Create and change into the directory where you intend the output files of JAFFA to be placed. You then have a choice of three JAFFA running modes: Assembly, Hybrid and Direct. Which mode to use will depend on your read length. When to use which mode?

  • For reads shorter than 70bp use the Assembly mode. The reads are too short to be used as contigs directly.
  • For longer reads ( 70 and 95 bp), the hybrid mode is the most sensitive. However, because it involves assembly, it requires a lot of memory and CPU time. If computational resources are a constraint, we recommend using the direct method.
  • For long reads (e.g. 100 bp up), there is no advantage in assembling, therefore we recommend the direct mode.

Running Mode

Assembly

JAFFA will call Velvet and Oases to assemble the reads.
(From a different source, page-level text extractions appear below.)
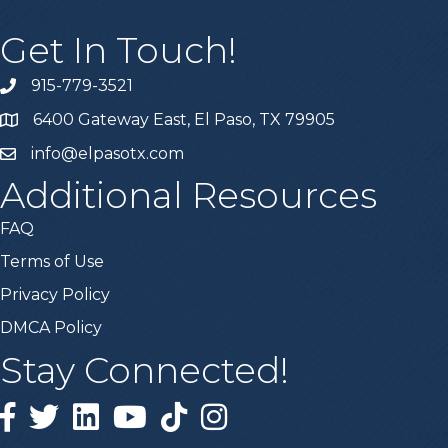
Get In Touch!
915-779-3521
6400 Gateway East, El Paso, TX 79905
info@elpasotx.com
Additional Resources
FAQ
Terms of Use
Privacy Policy
DMCA Policy
Stay Connected!
Facebook
Twitter
Linked in
YouTube
Tiktok
Instagram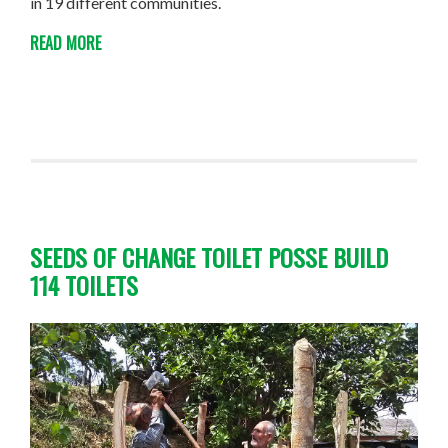
in 19 different communities.
READ MORE
SEEDS OF CHANGE TOILET POSSE BUILD
114 TOILETS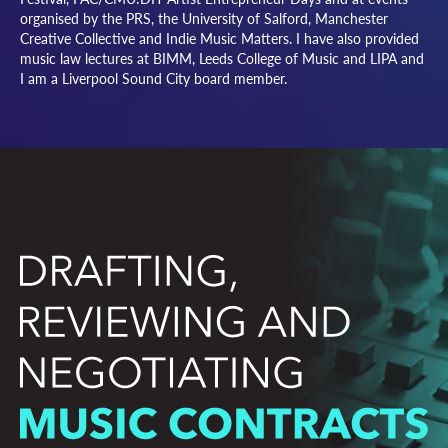
organised by the PRS, the University of Salford, Manchester
Creative Collective and Indie Music Matters. I have also provided
music law lectures at BIMM, Leeds College of Music and LIPA and
I am a Liverpool Sound City board member.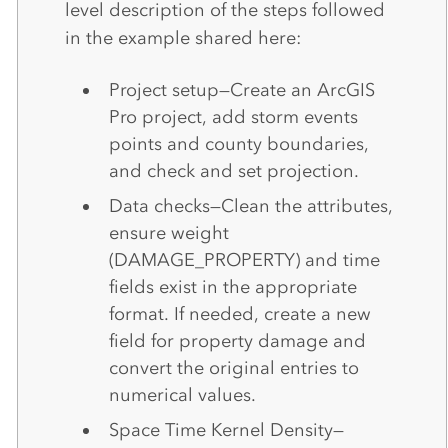
level description of the steps followed
in the example shared here:
Project setup—Create an ArcGIS
Pro project, add storm events
points and county boundaries,
and check and set projection.
Data checks—Clean the attributes,
ensure weight
(DAMAGE_PROPERTY) and time
fields exist in the appropriate
format. If needed, create a new
field for property damage and
convert the original entries to
numerical values.
Space Time Kernel Density—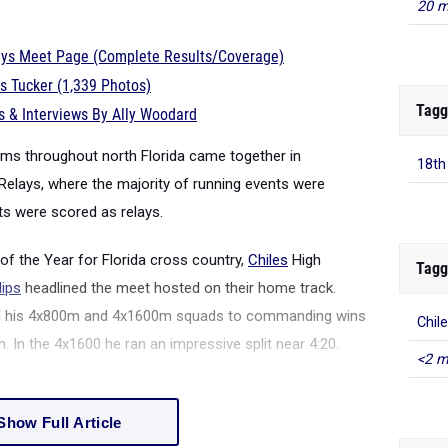
20 m
lays Meet Page (Complete Results/Coverage)
s Tucker (1,339 Photos)
Tagg
 & Interviews By Ally Woodard
eams throughout north Florida came together in
18th
Relays, where the majority of running events were
ts were scored as relays.
f the Year for Florida cross country,
Chiles
High
Tagg
lips
headlined the meet hosted on their home track.
 led his 4x800m and 4x1600m squads to commanding wins
Chil
 In the 4x1600 he ran an impressive split near 4:20.
<2 m
Show Full Article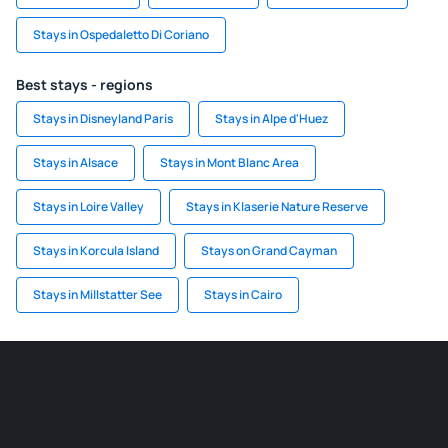
Stays in Ospedaletto Di Coriano
Best stays - regions
Stays in Disneyland Paris
Stays in Alpe d'Huez
Stays in Alsace
Stays in Mont Blanc Area
Stays in Loire Valley
Stays in Klaserie Nature Reserve
Stays in Korcula Island
Stays on Grand Cayman
Stays in Millstatter See
Stays in Cairo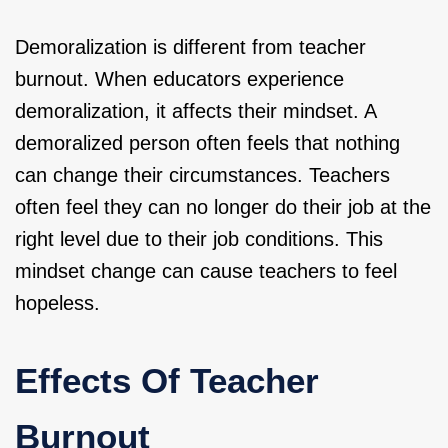
Demoralization is different from teacher
burnout. When educators experience
demoralization, it affects their mindset. A
demoralized person often feels that nothing
can change their circumstances. Teachers
often feel they can no longer do their job at the
right level due to their job conditions. This
mindset change can cause teachers to feel
hopeless.
Effects Of Teacher
Burnout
It will then search for fusions from amongst the assembled contigs.

Bpipe will giving you information about each stage in the pipeline as it run it. Let go through these in some detail.

Stage run_check- This checks that all the required software is installed. If bpipe fails here, you may need to double check the installation. Next bpipe with create two branches, one for each sample set. In the case of this demo, there will be one for MCF-7 and one for BTF-7. These branches will be run in parallel. You can control the number of branches running in parallel with the bpipe -n option. For each branch, these stages are run: Stage make_dir_using_fastq_names. Create a directory for each sample. ** Stage prepare_reads ** Now you will see that bpipe is running Trimmomatic. With JAFFA’s default setting, no trimming is actually performed, but the fastq files will be unzipped. It is possible to control the amount of trimming. See JAFFA_stages.groovy. During this step you may also see that JAFFA is mapping reads. This is used to filter out any pairs which map to intronic or intergenic regions, or chrM. Stage run_assembly. Next the reads will be assembled. The assembly involved running velveth, velvetg then oases, 6 times: once for each kmer 19, 23, 27,31 and 35, and these once to merge. If something goes wrong with the pipeline, it is often during this stage. For example you will need to ensure that your machine has enough RAM (especially if you are running samples in parallel). The assembly can be adjusted in the JAFFA script assemble.sh. In this demo the assembly will be fast, but in practice this stage can take a long time. Stage align_transcripts_to_annotation. The assembled contigs will then be aligned to the reference transcriptome (GENCODE by default). BLAT is used for this. Stage filter_transcripts. Preliminary filtering will be performed (this uses an R script). Stage extract_fusion_sequences. The fasta sequences of the preliminary candidate will be extracted Stage map_reads. Reads are mapped back to the candidate fusion sequences Stage get_spanning_reads. JAFFA will count the number of spanning read and spanning pairs over the break point of the fusions Stage align_transcripts_to_genome. The candidates will be aligned to the human genome using BLAT Stage get_final_list. A second filtering of the candidates is done using the genomic alignment and read coverage data. A file ending in .summary will contain all the candidates fusions identified by JAFFA Stage compile_all_results. The summary information from all samples is merged. A fasta file of candidate fusions from all samples is created.

If everything runs smoothly, you should see two new files created in your working directory: jaffa_results.csv and jaffa_results.fasta. See OutputDescription for a description of the content of these files.

Direct

JAFFA will map reads to the known reference transcriptome and extract reads which do not map. It will then search for fusions from amongst the unmapped reads.

You’ll see a few different stages in this pipeline, compared to the previous:

Stage cat_reads . Concatenate the paired-end reads into a single file. Stage remove_dup . Remove duplicate reads. Stage get_unmapped. Map the reads to the reference transcriptome and extract the reads that do not map.

Hybrid

This is a combination of the previous two modes. First JAFFA will call Velvet and Oases to assemble the reads. It will then search for fusions from amongst the assembled contigs. Next it will map reads to both the known reference transcriptome and the assembled transcriptome. It will then search for fusions from amongst the unmapped reads.